§ PROBLEM DESCRIPTION:
The first line of the entries through the line bearing "fruit bowl: none [512,311,606,364]": copy these lines exactly and return nothing else.

= Beginning of Section =

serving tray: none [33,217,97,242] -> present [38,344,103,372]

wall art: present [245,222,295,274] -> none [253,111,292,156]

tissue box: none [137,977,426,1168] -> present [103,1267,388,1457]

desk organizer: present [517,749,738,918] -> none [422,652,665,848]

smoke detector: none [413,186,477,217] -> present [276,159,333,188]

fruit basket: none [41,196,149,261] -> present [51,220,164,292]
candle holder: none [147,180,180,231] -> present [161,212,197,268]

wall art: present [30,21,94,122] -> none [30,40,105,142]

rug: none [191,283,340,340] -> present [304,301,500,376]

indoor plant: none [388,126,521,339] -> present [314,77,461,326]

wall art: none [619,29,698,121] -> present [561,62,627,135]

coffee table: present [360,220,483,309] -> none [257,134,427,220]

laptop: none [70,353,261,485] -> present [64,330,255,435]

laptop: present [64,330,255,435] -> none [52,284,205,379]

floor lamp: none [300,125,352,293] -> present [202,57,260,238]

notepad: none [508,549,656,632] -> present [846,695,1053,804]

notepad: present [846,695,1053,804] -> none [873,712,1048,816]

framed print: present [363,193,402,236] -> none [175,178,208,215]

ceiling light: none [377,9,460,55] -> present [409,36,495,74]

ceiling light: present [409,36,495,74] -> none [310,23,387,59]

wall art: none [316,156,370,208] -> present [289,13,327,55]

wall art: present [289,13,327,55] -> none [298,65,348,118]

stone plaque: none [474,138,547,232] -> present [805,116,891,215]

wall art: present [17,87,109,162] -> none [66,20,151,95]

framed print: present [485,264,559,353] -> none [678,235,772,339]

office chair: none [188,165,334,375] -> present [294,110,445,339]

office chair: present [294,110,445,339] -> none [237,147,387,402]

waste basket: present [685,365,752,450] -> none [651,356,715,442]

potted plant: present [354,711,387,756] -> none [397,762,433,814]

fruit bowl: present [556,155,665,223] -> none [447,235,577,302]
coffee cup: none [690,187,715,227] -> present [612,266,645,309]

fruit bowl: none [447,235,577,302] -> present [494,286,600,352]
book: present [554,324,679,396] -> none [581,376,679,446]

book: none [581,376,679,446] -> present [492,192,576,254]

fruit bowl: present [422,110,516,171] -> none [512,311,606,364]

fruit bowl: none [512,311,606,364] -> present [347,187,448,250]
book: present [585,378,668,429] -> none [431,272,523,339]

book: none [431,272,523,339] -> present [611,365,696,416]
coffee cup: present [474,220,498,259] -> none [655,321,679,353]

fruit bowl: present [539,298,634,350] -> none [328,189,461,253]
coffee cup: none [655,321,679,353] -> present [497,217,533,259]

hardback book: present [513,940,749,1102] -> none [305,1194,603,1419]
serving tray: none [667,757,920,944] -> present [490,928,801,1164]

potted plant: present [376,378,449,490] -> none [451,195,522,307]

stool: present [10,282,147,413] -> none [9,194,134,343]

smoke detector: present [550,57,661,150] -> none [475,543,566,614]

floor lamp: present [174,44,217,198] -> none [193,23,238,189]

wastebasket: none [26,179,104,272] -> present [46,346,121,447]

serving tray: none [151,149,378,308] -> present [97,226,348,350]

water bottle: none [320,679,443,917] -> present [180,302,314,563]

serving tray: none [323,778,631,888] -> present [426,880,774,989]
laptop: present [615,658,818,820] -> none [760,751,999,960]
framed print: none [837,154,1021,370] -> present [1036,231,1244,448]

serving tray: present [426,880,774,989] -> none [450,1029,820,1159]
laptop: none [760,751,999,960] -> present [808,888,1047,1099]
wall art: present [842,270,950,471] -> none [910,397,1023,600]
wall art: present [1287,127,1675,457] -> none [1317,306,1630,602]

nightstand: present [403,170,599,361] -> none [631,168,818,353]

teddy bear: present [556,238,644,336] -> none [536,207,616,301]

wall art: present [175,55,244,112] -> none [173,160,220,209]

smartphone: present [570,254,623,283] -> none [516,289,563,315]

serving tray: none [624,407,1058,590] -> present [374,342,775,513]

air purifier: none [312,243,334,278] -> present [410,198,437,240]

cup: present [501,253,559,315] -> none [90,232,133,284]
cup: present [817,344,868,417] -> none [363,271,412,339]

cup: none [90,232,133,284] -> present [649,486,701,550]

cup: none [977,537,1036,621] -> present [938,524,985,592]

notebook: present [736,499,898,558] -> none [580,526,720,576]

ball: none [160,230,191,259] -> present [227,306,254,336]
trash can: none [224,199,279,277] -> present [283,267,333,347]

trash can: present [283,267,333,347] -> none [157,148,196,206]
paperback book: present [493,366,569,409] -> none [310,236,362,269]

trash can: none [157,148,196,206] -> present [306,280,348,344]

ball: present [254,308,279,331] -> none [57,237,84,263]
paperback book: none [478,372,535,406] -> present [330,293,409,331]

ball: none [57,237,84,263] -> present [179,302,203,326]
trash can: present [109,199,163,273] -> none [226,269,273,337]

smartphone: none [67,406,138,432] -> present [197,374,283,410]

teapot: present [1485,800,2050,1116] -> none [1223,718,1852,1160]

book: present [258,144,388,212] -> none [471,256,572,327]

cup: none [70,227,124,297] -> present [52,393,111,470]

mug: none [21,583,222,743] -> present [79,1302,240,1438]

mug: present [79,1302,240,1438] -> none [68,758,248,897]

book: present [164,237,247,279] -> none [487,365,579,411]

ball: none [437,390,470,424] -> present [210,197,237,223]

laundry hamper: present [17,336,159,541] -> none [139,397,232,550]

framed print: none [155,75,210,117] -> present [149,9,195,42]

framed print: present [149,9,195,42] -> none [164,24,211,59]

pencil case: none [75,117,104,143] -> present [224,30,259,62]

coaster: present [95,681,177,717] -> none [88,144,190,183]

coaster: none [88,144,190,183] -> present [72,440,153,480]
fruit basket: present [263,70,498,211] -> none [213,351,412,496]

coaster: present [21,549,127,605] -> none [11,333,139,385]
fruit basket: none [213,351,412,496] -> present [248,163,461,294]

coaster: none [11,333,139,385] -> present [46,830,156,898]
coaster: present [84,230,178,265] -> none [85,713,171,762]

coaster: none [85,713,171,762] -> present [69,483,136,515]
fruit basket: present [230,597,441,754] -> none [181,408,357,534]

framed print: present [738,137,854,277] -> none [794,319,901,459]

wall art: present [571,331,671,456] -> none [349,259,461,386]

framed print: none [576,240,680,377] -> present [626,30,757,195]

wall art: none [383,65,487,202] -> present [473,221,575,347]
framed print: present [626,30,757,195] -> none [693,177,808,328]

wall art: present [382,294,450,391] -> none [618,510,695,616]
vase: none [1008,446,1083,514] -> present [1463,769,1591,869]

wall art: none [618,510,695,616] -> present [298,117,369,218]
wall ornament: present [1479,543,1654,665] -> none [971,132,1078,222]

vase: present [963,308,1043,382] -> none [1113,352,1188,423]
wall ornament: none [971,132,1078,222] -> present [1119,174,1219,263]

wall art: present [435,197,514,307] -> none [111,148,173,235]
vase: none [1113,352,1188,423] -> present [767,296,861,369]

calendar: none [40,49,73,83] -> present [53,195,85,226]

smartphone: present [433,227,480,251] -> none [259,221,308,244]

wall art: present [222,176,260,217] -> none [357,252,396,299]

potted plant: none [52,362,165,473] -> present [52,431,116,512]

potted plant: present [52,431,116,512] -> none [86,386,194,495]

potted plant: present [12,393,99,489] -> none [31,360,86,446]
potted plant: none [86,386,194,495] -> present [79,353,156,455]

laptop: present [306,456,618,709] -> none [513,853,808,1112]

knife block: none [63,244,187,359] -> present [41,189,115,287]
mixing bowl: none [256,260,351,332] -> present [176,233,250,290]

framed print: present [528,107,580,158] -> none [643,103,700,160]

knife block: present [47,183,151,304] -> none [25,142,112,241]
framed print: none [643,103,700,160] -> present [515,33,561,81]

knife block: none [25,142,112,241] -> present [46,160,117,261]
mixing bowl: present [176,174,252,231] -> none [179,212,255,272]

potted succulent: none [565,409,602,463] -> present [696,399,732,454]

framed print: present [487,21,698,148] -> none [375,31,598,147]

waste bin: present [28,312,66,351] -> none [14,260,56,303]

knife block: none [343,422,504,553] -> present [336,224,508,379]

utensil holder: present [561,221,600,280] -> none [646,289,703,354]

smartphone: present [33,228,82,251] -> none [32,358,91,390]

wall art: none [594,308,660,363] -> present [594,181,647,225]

= End of Section =

§ OUTPUT BELOW:
serving tray: none [33,217,97,242] -> present [38,344,103,372]

wall art: present [245,222,295,274] -> none [253,111,292,156]

tissue box: none [137,977,426,1168] -> present [103,1267,388,1457]

desk organizer: present [517,749,738,918] -> none [422,652,665,848]

smoke detector: none [413,186,477,217] -> present [276,159,333,188]

fruit basket: none [41,196,149,261] -> present [51,220,164,292]
candle holder: none [147,180,180,231] -> present [161,212,197,268]

wall art: present [30,21,94,122] -> none [30,40,105,142]

rug: none [191,283,340,340] -> present [304,301,500,376]

indoor plant: none [388,126,521,339] -> present [314,77,461,326]

wall art: none [619,29,698,121] -> present [561,62,627,135]

coffee table: present [360,220,483,309] -> none [257,134,427,220]

laptop: none [70,353,261,485] -> present [64,330,255,435]

laptop: present [64,330,255,435] -> none [52,284,205,379]

floor lamp: none [300,125,352,293] -> present [202,57,260,238]

notepad: none [508,549,656,632] -> present [846,695,1053,804]

notepad: present [846,695,1053,804] -> none [873,712,1048,816]

framed print: present [363,193,402,236] -> none [175,178,208,215]

ceiling light: none [377,9,460,55] -> present [409,36,495,74]

ceiling light: present [409,36,495,74] -> none [310,23,387,59]

wall art: none [316,156,370,208] -> present [289,13,327,55]

wall art: present [289,13,327,55] -> none [298,65,348,118]

stone plaque: none [474,138,547,232] -> present [805,116,891,215]

wall art: present [17,87,109,162] -> none [66,20,151,95]

framed print: present [485,264,559,353] -> none [678,235,772,339]

office chair: none [188,165,334,375] -> present [294,110,445,339]

office chair: present [294,110,445,339] -> none [237,147,387,402]

waste basket: present [685,365,752,450] -> none [651,356,715,442]

potted plant: present [354,711,387,756] -> none [397,762,433,814]

fruit bowl: present [556,155,665,223] -> none [447,235,577,302]
coffee cup: none [690,187,715,227] -> present [612,266,645,309]

fruit bowl: none [447,235,577,302] -> present [494,286,600,352]
book: present [554,324,679,396] -> none [581,376,679,446]

book: none [581,376,679,446] -> present [492,192,576,254]

fruit bowl: present [422,110,516,171] -> none [512,311,606,364]

fruit bowl: none [512,311,606,364] -> present [347,187,448,250]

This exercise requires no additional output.